• [Assignment]: Only lines holding "staat" are needed; copy each of them from the data below.

───── Given data ─────

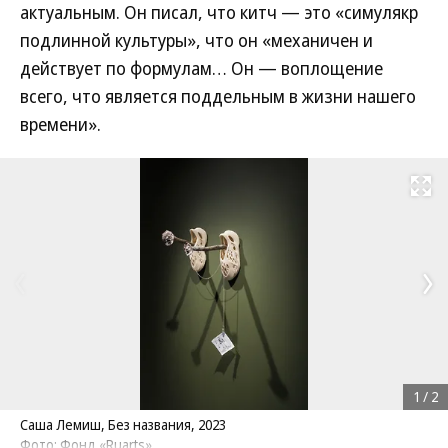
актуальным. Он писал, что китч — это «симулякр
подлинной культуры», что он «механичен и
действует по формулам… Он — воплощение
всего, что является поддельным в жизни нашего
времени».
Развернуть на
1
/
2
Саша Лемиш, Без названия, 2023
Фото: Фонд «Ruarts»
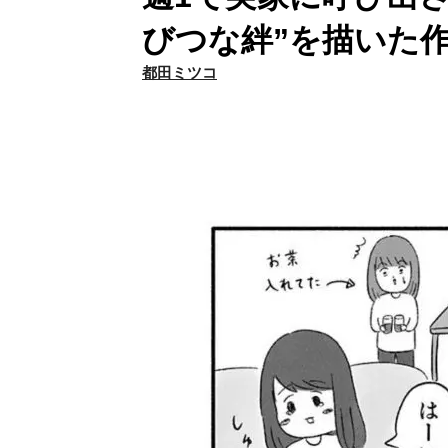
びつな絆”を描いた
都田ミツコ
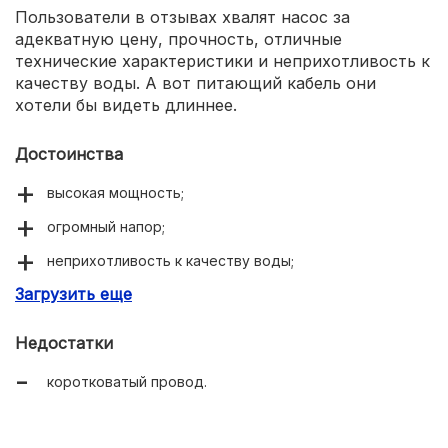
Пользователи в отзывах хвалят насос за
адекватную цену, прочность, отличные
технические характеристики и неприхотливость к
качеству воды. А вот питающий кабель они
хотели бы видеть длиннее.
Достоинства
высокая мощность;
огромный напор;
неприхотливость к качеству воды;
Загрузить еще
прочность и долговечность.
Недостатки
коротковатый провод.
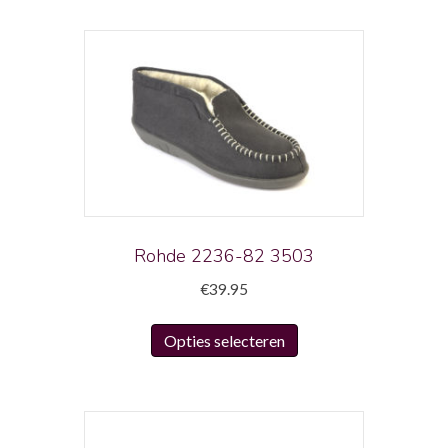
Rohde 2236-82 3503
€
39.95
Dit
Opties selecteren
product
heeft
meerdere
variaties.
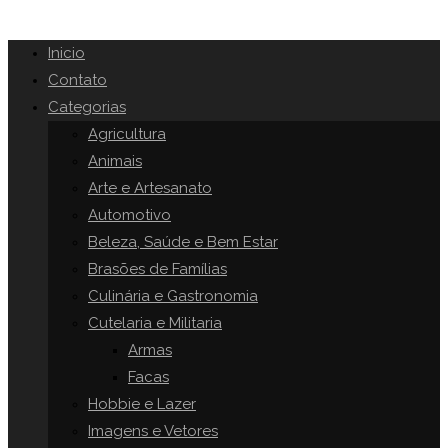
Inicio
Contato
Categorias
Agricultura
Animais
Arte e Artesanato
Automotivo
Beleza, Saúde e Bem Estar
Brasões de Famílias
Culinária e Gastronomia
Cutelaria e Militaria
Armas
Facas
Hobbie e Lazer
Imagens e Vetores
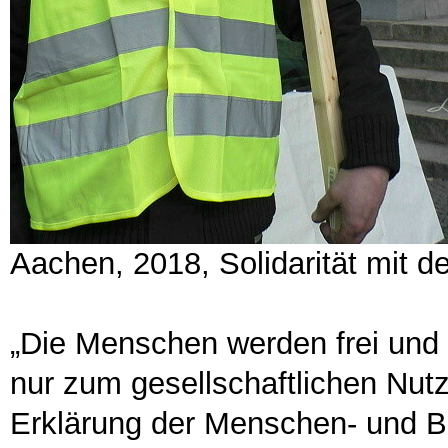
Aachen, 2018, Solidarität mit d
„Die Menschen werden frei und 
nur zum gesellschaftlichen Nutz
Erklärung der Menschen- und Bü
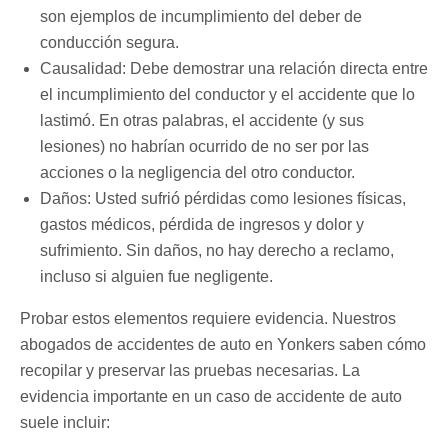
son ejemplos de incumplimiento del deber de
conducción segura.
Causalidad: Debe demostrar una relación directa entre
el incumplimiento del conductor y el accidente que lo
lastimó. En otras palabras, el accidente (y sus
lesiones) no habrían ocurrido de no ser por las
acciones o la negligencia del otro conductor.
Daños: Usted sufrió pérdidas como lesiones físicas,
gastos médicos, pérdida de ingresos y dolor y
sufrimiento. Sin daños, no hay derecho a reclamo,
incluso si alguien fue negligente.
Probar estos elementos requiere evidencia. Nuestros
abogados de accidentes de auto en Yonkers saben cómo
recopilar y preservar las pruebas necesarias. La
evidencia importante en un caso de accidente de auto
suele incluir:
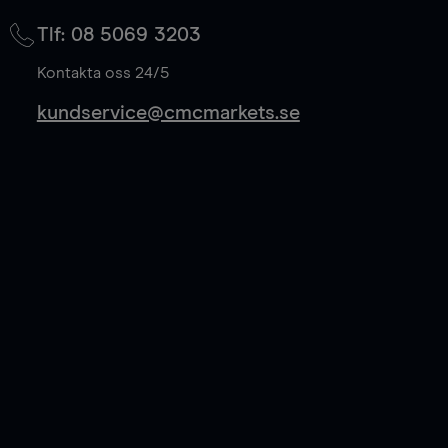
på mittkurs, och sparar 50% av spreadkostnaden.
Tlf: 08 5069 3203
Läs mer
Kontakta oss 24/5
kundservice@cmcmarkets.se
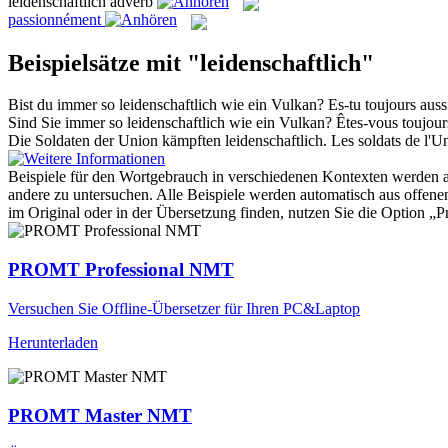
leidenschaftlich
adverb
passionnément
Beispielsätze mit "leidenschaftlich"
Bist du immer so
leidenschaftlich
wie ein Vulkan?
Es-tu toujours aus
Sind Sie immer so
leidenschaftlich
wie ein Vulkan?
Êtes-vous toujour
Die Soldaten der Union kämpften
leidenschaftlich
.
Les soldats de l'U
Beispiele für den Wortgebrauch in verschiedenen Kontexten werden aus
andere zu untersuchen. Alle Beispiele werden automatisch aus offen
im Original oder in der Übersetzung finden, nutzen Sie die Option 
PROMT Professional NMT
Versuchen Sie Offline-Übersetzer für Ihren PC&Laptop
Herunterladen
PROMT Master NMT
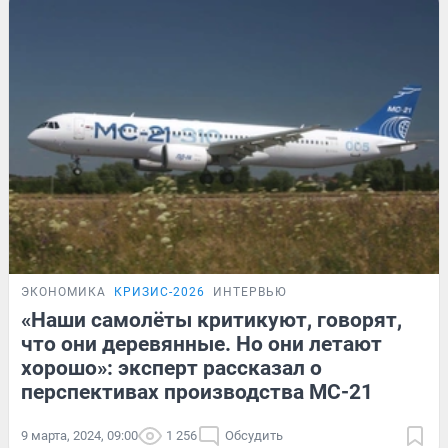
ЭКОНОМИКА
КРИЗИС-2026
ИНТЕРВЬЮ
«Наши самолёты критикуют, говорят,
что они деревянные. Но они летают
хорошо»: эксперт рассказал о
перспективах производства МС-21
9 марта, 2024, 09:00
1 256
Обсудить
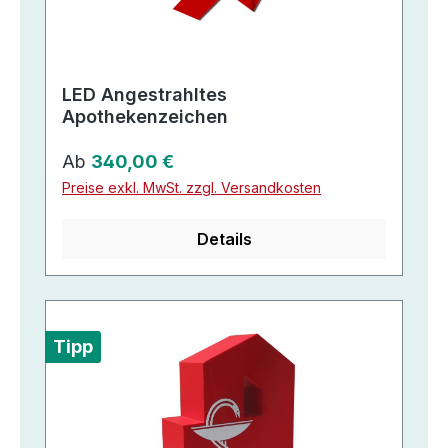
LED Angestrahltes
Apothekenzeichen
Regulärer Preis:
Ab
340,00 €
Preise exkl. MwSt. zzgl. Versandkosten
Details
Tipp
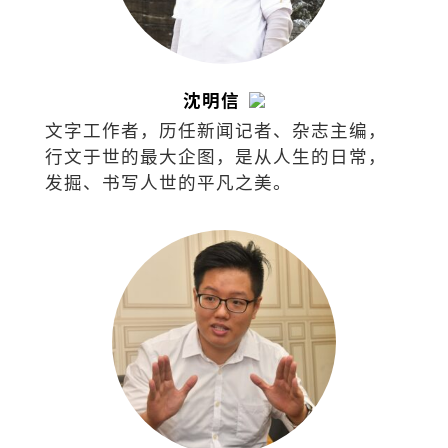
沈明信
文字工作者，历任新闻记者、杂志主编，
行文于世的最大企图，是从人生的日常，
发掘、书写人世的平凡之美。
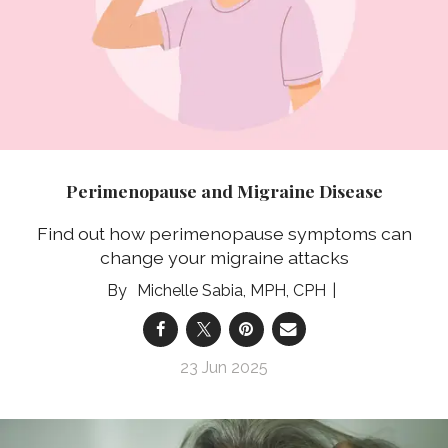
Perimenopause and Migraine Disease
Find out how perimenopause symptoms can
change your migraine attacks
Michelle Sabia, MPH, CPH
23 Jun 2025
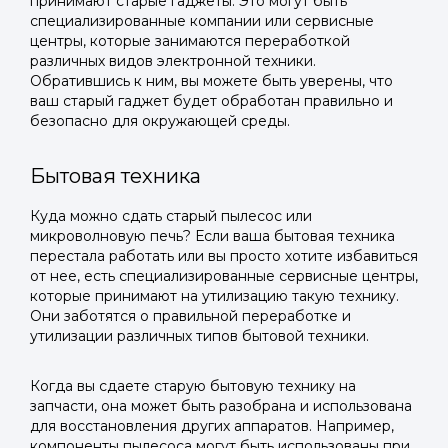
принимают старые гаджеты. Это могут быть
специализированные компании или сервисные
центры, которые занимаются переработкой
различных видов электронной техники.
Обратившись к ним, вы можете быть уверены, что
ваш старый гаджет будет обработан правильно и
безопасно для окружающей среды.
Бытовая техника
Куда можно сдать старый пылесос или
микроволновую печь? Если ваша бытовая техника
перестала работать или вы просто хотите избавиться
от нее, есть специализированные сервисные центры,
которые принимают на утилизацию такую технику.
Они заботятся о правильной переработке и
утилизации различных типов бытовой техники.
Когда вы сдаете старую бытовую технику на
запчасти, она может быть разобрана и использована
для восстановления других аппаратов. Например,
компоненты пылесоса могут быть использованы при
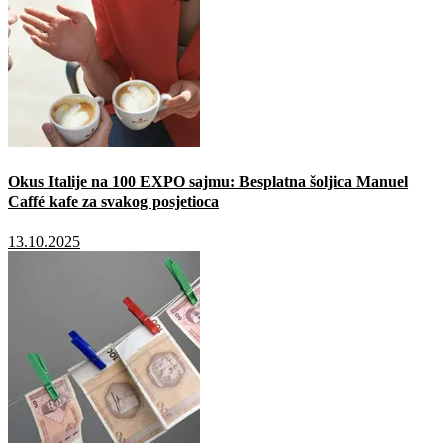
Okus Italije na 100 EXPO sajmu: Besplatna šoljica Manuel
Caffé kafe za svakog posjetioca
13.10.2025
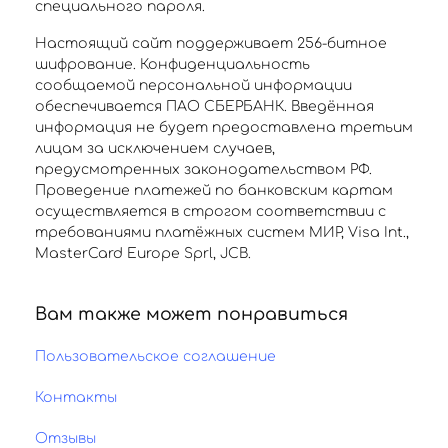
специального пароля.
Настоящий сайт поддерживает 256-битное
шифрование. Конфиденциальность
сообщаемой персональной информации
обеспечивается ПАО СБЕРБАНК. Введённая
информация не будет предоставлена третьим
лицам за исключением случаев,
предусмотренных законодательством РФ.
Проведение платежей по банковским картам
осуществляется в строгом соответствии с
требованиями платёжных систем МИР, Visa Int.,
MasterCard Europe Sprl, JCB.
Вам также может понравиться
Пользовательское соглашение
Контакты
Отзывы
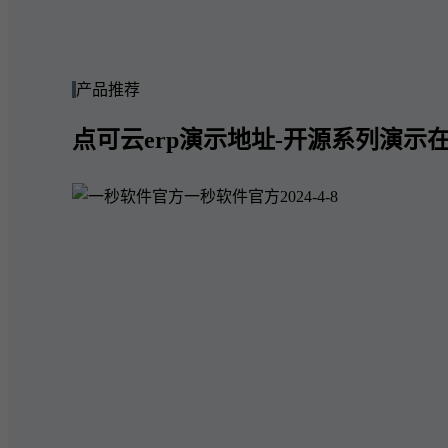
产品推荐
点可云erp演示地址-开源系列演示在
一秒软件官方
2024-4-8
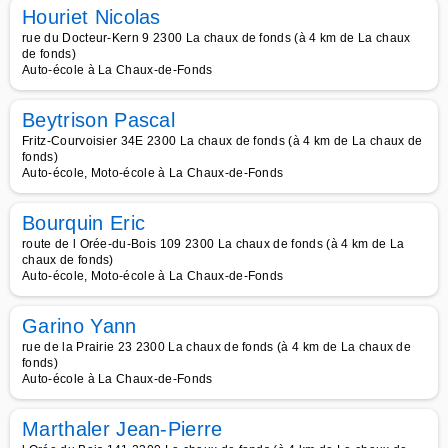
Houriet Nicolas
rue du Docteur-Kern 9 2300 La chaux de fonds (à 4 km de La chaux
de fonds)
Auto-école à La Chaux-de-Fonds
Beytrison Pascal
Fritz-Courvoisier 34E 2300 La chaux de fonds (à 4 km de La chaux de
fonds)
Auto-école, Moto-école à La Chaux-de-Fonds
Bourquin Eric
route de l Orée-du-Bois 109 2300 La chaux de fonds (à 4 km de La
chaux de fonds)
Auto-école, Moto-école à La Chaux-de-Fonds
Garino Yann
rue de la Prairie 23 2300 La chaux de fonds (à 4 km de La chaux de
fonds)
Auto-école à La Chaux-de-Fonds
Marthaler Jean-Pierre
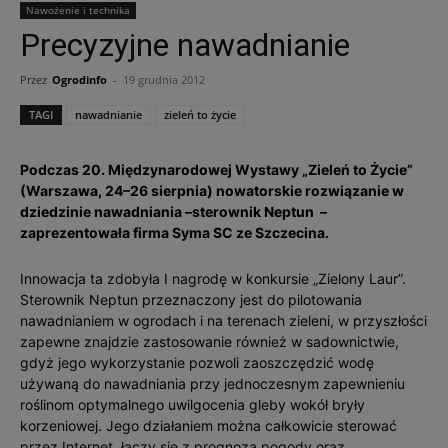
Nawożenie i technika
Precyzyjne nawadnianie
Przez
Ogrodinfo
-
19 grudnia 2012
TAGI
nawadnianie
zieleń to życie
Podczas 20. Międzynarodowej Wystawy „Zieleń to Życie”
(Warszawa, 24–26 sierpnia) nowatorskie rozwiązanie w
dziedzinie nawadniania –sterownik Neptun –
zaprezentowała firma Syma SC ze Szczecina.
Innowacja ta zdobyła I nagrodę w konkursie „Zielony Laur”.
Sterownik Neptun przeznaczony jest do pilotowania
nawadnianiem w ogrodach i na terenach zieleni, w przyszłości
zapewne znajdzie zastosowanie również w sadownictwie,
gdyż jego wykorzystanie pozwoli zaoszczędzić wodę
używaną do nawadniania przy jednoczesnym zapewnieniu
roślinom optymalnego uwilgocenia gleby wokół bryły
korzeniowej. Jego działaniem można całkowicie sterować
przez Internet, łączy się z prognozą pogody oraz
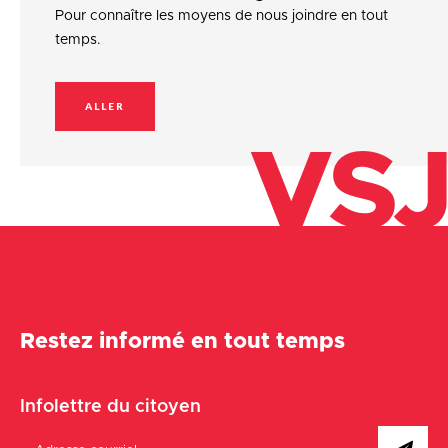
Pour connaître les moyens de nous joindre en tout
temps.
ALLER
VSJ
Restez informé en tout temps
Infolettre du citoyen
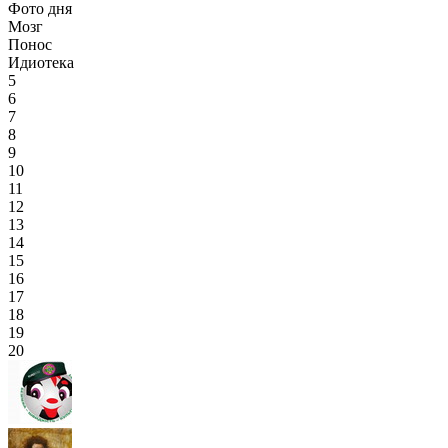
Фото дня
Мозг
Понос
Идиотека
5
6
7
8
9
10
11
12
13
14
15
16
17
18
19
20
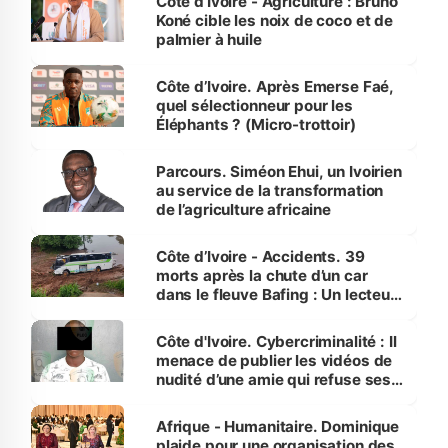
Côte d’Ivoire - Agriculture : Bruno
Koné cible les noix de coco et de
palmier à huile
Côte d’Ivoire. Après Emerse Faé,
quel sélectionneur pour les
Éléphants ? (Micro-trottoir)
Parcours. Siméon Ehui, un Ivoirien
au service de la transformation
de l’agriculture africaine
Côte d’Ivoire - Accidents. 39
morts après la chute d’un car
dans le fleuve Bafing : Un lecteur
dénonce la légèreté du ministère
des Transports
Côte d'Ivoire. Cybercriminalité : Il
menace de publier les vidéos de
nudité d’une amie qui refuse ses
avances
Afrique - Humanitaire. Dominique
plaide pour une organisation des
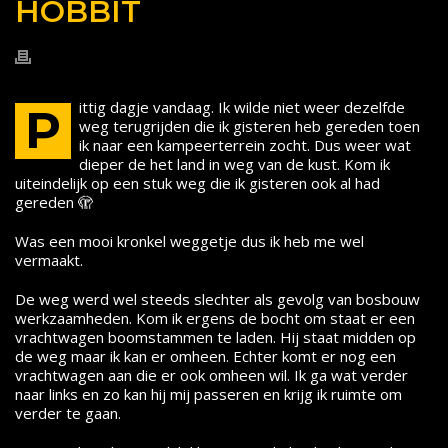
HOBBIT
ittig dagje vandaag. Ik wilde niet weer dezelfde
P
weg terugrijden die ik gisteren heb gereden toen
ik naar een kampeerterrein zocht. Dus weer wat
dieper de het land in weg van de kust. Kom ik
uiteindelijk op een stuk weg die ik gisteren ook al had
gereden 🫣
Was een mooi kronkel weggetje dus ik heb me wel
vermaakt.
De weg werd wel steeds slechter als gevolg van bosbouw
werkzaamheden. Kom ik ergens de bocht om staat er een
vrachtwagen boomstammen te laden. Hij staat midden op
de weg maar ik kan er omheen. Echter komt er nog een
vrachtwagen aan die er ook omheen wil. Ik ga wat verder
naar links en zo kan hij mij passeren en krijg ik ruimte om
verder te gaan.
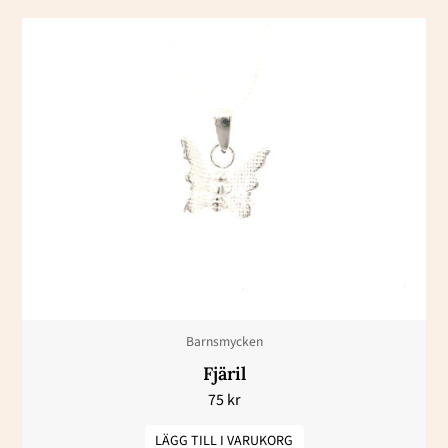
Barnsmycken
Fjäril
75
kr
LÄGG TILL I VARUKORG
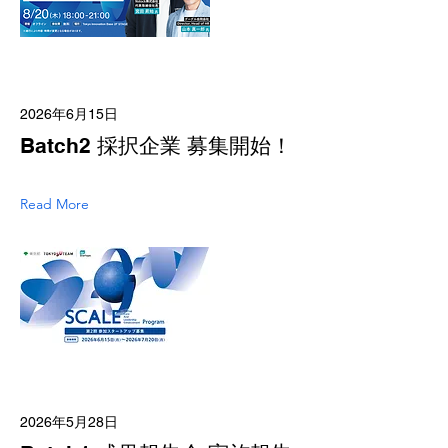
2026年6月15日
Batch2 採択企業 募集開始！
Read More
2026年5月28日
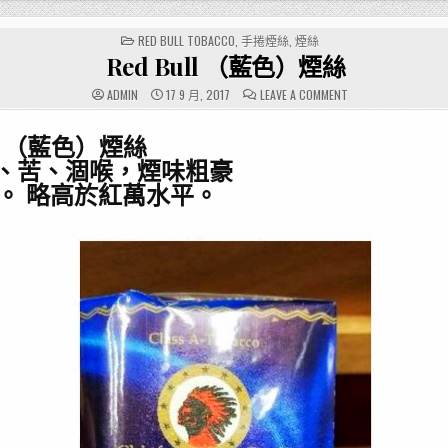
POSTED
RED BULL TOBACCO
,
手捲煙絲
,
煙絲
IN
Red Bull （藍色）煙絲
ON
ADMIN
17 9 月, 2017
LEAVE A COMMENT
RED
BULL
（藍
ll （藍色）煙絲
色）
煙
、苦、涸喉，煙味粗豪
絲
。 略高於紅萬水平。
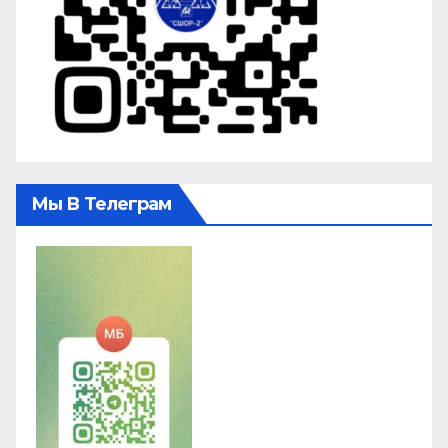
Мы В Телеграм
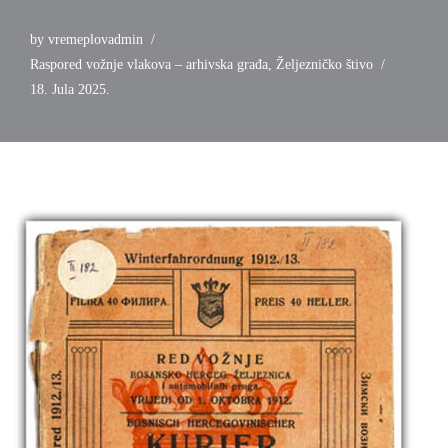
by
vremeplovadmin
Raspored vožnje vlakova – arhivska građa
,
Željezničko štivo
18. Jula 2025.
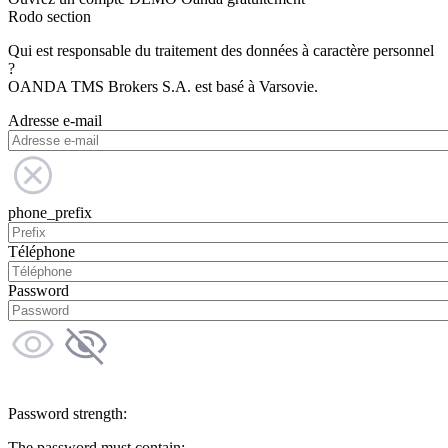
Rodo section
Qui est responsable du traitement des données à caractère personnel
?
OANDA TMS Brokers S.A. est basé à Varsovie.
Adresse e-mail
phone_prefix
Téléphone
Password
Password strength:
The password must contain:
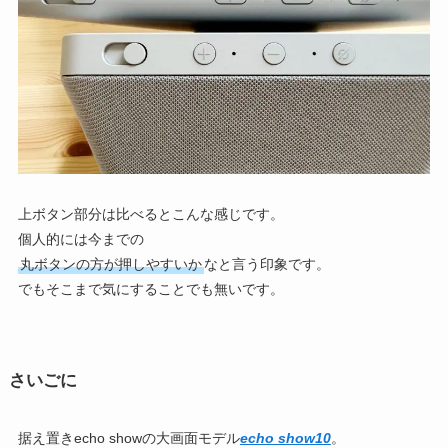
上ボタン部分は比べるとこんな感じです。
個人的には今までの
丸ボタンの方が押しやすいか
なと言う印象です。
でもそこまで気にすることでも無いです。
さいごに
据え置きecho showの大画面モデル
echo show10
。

─────

• [Reply]:
werkzaamheden. Kom ik ergens de bocht om staat er een
vrachtwagen boomstammen te laden. Hij staat midden op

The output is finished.